What you will do
For each entry, output its words exactly and leave any picture behind.

Exercise material
• • • • • • •

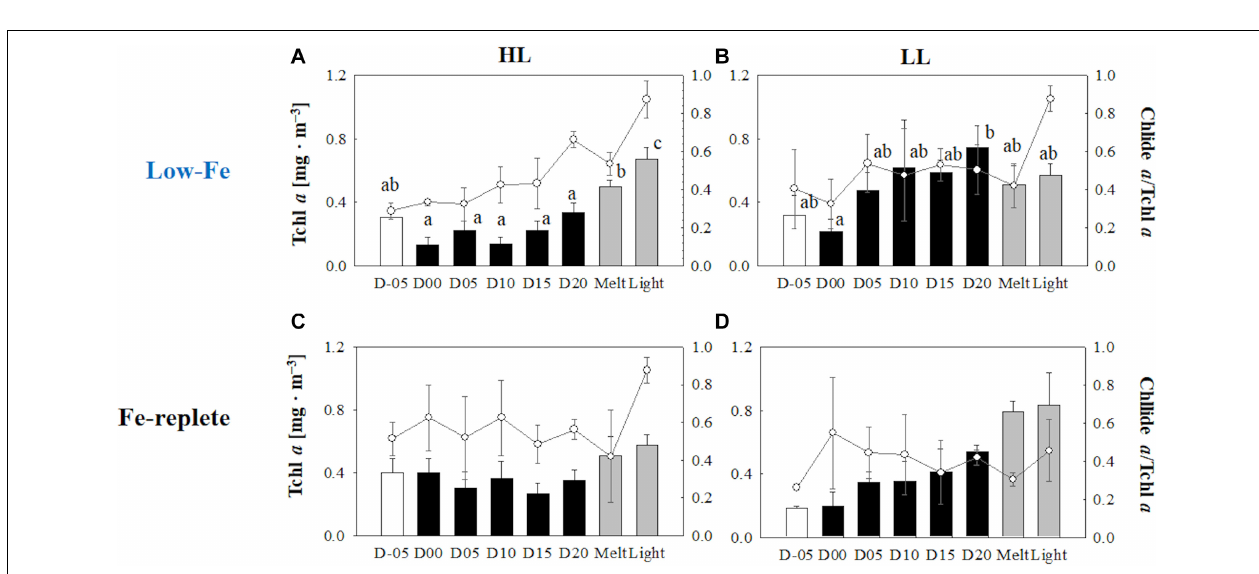
FIGURE 9 | Total chlorophyll a (Tchl a ) concentrations contributions of chlide a to Tchl a at each sampling time point during the ice tank incubation experiments. Panels (A,B) show Tchl a concentrations (bars, left axis) and contributions of chlide a to Tchl a (open circles, right axis) of the low-Fe ice tank runs in this study, whereas panels (C,D) show those of Fe-replete ice tank runs modified from Yoshida et al. (2020). Left (A,C) and right (B,D) panels indicate data from the HL and LL treatments, respectively. Open, closed, and shaded bars indicate values of pre-freeze seawater, ice, melted seawater samples, respectively. Letters above bars in a panel indicate significant differences in values between sampling days and light treatments with one-way ANOVA with Tukey’s test; there is no significant difference between values if a given letter is shown in the combination of letters of the counterparts. The D stands for “day,” while Melt and Light indicate values after melting and light exposure experiments, respectively. Error bars show 1 standard deviation ( n = 3). Tchl a : One-way ANOVA with Tukey’s test, HL: F ( 7 , 23 ) = 24.17, p < 0.001; LL: F ( 7 , 23 ) = 2.78, p = 0.48; Two-way ANOVA with Tukey’s test, Light: F ( 1 , 46 ) = 19.44, p < 0.001; Day: F ( 7 , 46 ) = 5.68, p < 0.001; Light*Day: F ( 7 , 46 ) = 2.15, p > 0.05. Chlide a /Tchl a : One-way ANOVA with Tukey’s test, HL: F ( 7 , 23 ) = 18.40, p < 0.001; LL: F ( 7 , 23 ) = 3.53, p = 0.017. Two-way ANOVA test with Tukey’s test, Light: F ( 1 , 46 ) = 1.71, p > 0.05; Day: F ( 7 , 46 ) = 9.29, p < 0.001; Light*Day: F ( 7 , 46 ) = 2.40, p > 0.05. The results of Tukey’s test, as q -values, are given in the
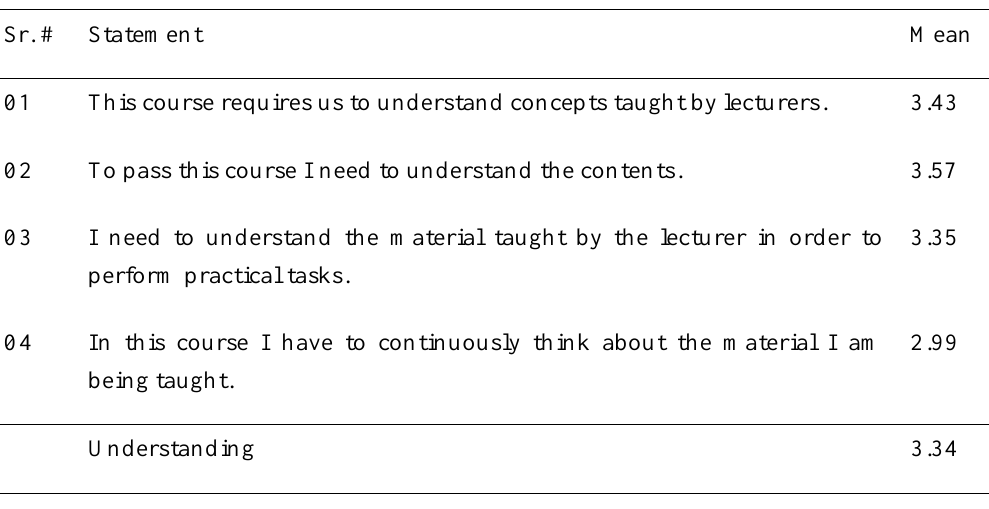
Students’ Thinking Practices to Gain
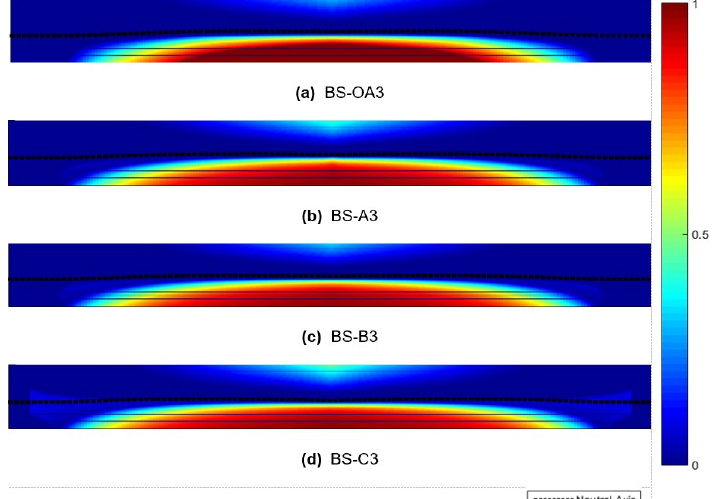
Figure 12. Final damage configuration for Bresler-Scordelis' series 3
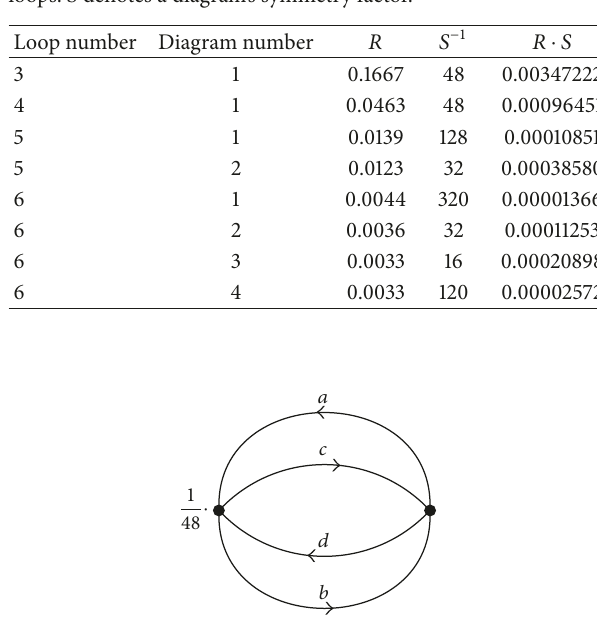
Table 1: Ratio 𝑅 of allowed versus a priori possible energy-sign and scattering-channel combinations for 2PI bubble diagrams up to six loops. 𝑆 denotes a diagram’s symmetry factor.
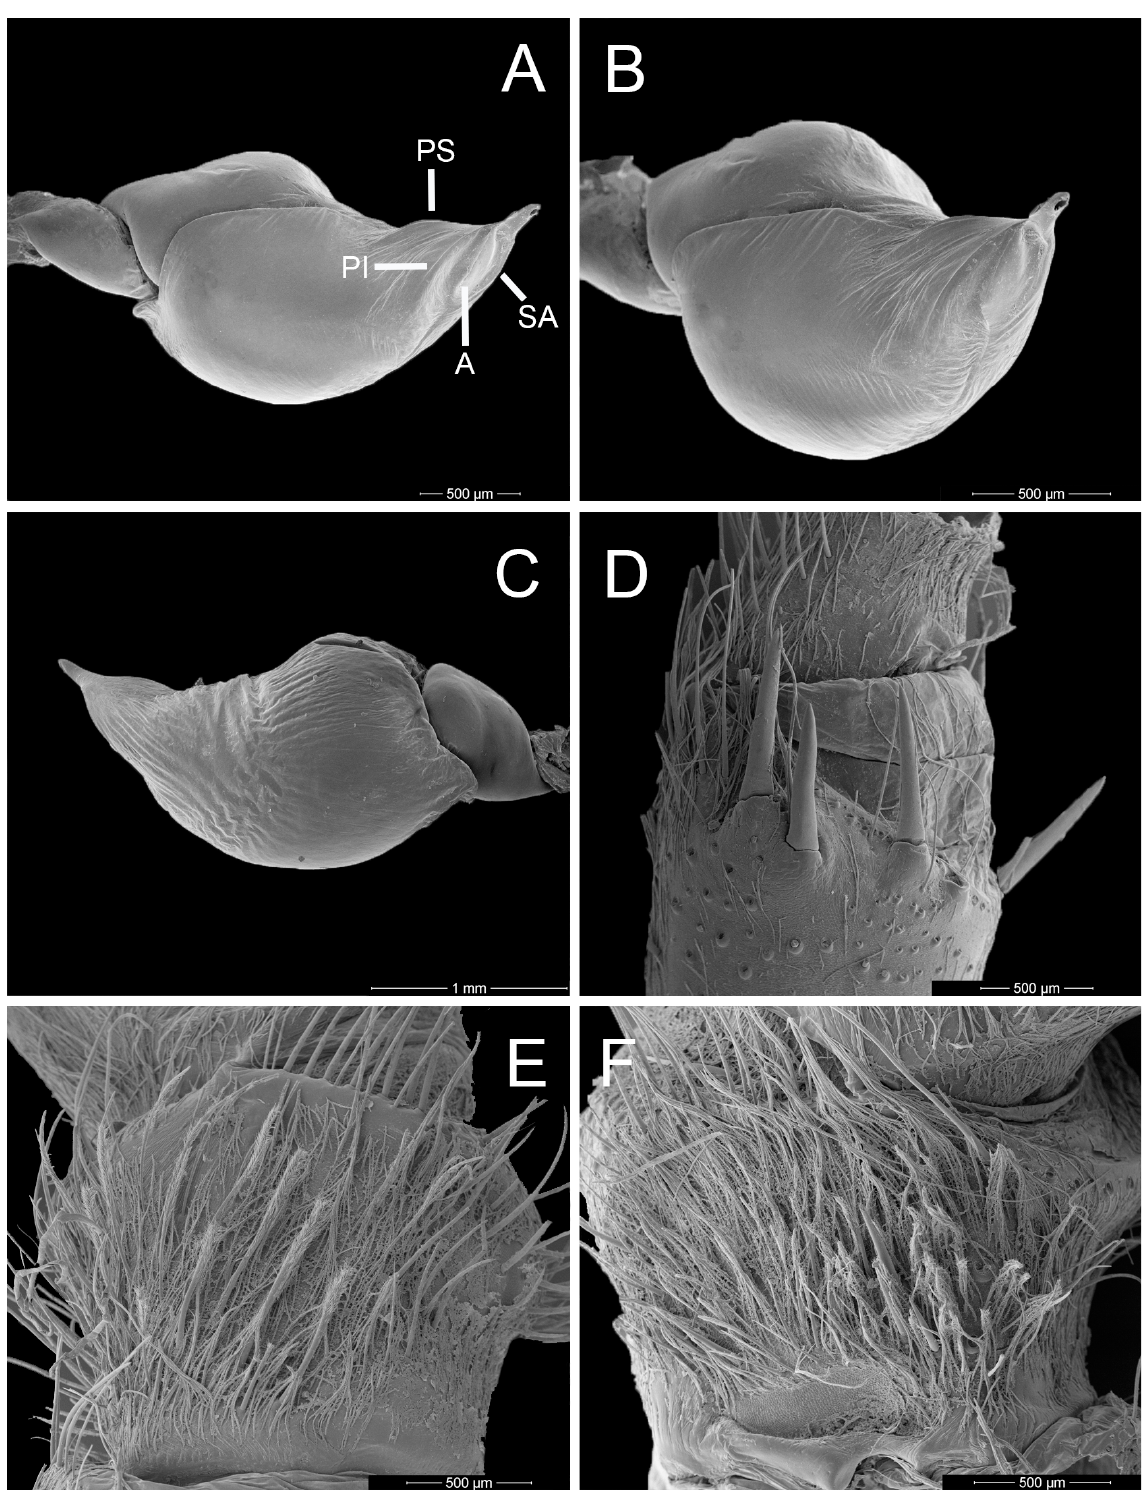
Fig. 20. Umbyquyra araguaia gen. et sp. nov., paratype, ♂, Serra do Lajeado, Tocantins, Brazil (IBSP 110473). A . Palp, prolateral. B . Anterolateral. C . Retrolateral. D . Tibial apophysis, retrolateral. E . Stridulatory organ, palp trochanter. F . Trochanter I. Abbreviations: see Material and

• • • • • • •

Response
FIGURE 9 | Total chlorophyll a (Tchl a ) concentrations contributions of chlide a to Tchl a at each sampling time point during the ice tank incubation experiments. Panels (A,B) show Tchl a concentrations (bars, left axis) and contributions of chlide a to Tchl a (open circles, right axis) of the low-Fe ice tank runs in this study, whereas panels (C,D) show those of Fe-replete ice tank runs modified from Yoshida et al. (2020). Left (A,C) and right (B,D) panels indicate data from the HL and LL treatments, respectively. Open, closed, and shaded bars indicate values of pre-freeze seawater, ice, melted seawater samples, respectively. Letters above bars in a panel indicate significant differences in values between sampling days and light treatments with one-way ANOVA with Tukey’s test; there is no significant difference between values if a given letter is shown in the combination of letters of the counterparts. The D stands for “day,” while Melt and Light indicate values after melting and light exposure experiments, respectively. Error bars show 1 standard deviation ( n = 3). Tchl a : One-way ANOVA with Tukey’s test, HL: F ( 7 , 23 ) = 24.17, p < 0.001; LL: F ( 7 , 23 ) = 2.78, p = 0.48; Two-way ANOVA with Tukey’s test, Light: F ( 1 , 46 ) = 19.44, p < 0.001; Day: F ( 7 , 46 ) = 5.68, p < 0.001; Light*Day: F ( 7 , 46 ) = 2.15, p > 0.05. Chlide a /Tchl a : One-way ANOVA with Tukey’s test, HL: F ( 7 , 23 ) = 18.40, p < 0.001; LL: F ( 7 , 23 ) = 3.53, p = 0.017. Two-way ANOVA test with Tukey’s test, Light: F ( 1 , 46 ) = 1.71, p > 0.05; Day: F ( 7 , 46 ) = 9.29, p < 0.001; Light*Day: F ( 7 , 46 ) = 2.40, p > 0.05. The results of Tukey’s test, as q -values, are given in the
Students’ Thinking Practices to Gain
Figure 12. Final damage configuration for Bresler-Scordelis' series 3
Table 1: Ratio 𝑅 of allowed versus a priori possible energy-sign and scattering-channel combinations for 2PI bubble diagrams up to six loops. 𝑆 denotes a diagram’s symmetry factor.
Fig. 20. Umbyquyra araguaia gen. et sp. nov., paratype, ♂, Serra do Lajeado, Tocantins, Brazil (IBSP 110473). A . Palp, prolateral. B . Anterolateral. C . Retrolateral. D . Tibial apophysis, retrolateral. E . Stridulatory organ, palp trochanter. F . Trochanter I. Abbreviations: see Material and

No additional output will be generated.